*** Entries provided Section Begins ***
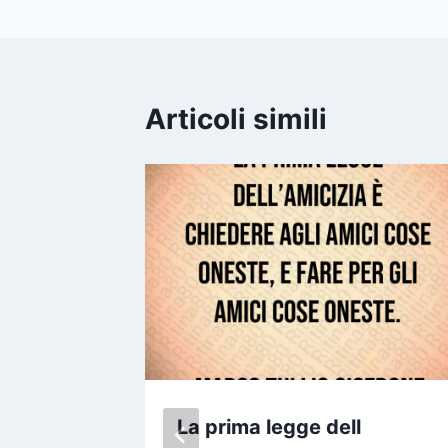
Articoli simili
vere un
La prima legge dell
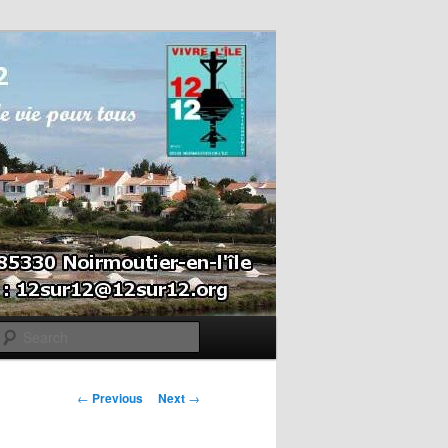
Search
Post navigation
←
Previous
Next
→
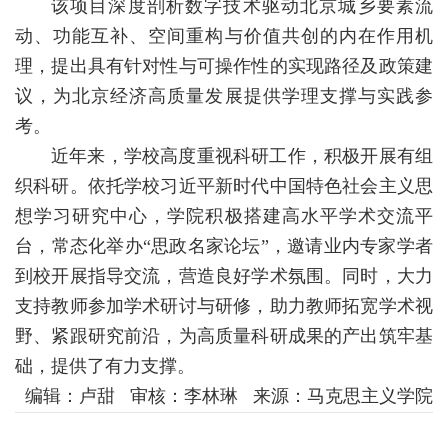
该项目深度剖析数字技术驱动北京城乡要素流
教
动、功能互补、空间重构与价值共创的内在作用机
育
理，提出具有针对性与可操作性的实现路径及政策建
教
议，为北京经济高质量发展提供学理支撑与实践参
考。
学
近年来，学校高度重视科研工作，积极开展有组
师
织科研。依托学校习近平新时代中国特色社会主义思
资
想学习研究中心，学院积极搭建高水平学术交流平
台，常态化举办“思政名家论坛”，邀请业内专家学者
队
到校开展指导交流，营造良好学术氛围。同时，大力
伍
支持教师参加学术研讨与研修，助力教师拓宽学术视
学
野、紧跟研究前沿，为高质量科研成果的产出筑牢基
础，提供了有力支撑。
科
编辑：卢甜 审核：李林琳 来源：马克思主义学院
科
研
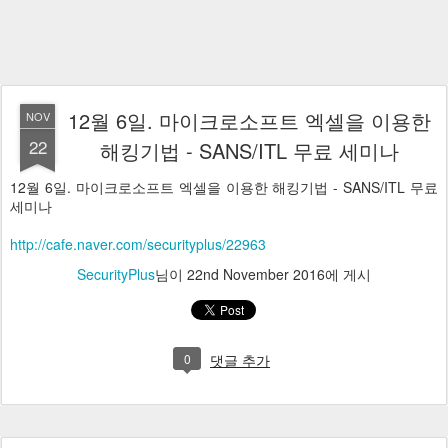
12월 6일. 마이크로소프트 엑셀을 이용한
NOV
22
해킹기법 - SANS/ITL 무료 세미나
12월 6일. 마이크로소프트 엑셀을 이용한 해킹기법 - SANS/ITL 무료
세미나
http://cafe.naver.com/securityplus/22963
SecurityPlus
님이
22nd November 2016
에 게시
0
댓글 추가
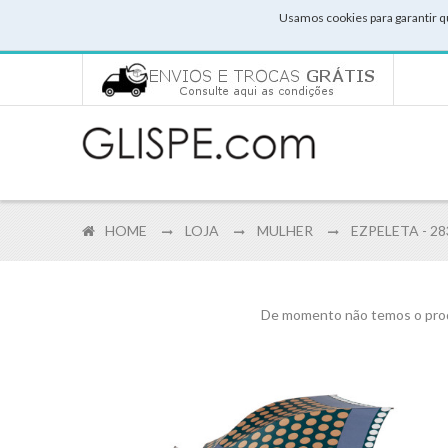
Usamos cookies para garantir q
HOME
LOJA
MULHER
EZPELETA - 28
De momento não temos o prod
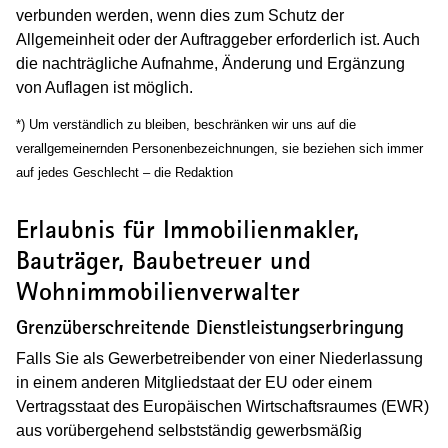
verbunden werden, wenn dies zum Schutz der
Allgemeinheit oder der Auftraggeber erforderlich ist. Auch
die nachträgliche Aufnahme, Änderung und Ergänzung
von Auflagen ist möglich.
*) Um verständlich zu bleiben, beschränken wir uns auf die
verallgemeinernden Personenbezeichnungen, sie beziehen sich immer
auf jedes Geschlecht – die Redaktion
Erlaubnis für Immobilienmakler,
Bauträger, Baubetreuer und
Wohnimmobilienverwalter
Grenzüberschreitende Dienstleistungserbringung
Falls Sie als Gewerbetreibender von einer Niederlassung
in einem anderen Mitgliedstaat der EU oder einem
Vertragsstaat des Europäischen Wirtschaftsraumes (EWR)
aus vorübergehend selbstständig gewerbsmäßig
*** Entries provided Section Ends ***
■ Assignment: Pull out the lines of the saved entries word for word, starting at the line that contains "Usamos cookies para garantir q" and stopping after the final line of the entries. Leave the pictures out.

■ Task output:
Usamos cookies para garantir q
HOME
LOJA
MULHER
EZPELETA - 28
De momento não temos o prod
verbunden werden, wenn dies zum Schutz der
Allgemeinheit oder der Auftraggeber erforderlich ist. Auch
die nachträgliche Aufnahme, Änderung und Ergänzung
von Auflagen ist möglich.
*) Um verständlich zu bleiben, beschränken wir uns auf die
verallgemeinernden Personenbezeichnungen, sie beziehen sich immer
auf jedes Geschlecht – die Redaktion
Erlaubnis für Immobilienmakler,
Bauträger, Baubetreuer und
Wohnimmobilienverwalter
Grenzüberschreitende Dienstleistungserbringung
Falls Sie als Gewerbetreibender von einer Niederlassung
in einem anderen Mitgliedstaat der EU oder einem
Vertragsstaat des Europäischen Wirtschaftsraumes (EWR)
aus vorübergehend selbstständig gewerbsmäßig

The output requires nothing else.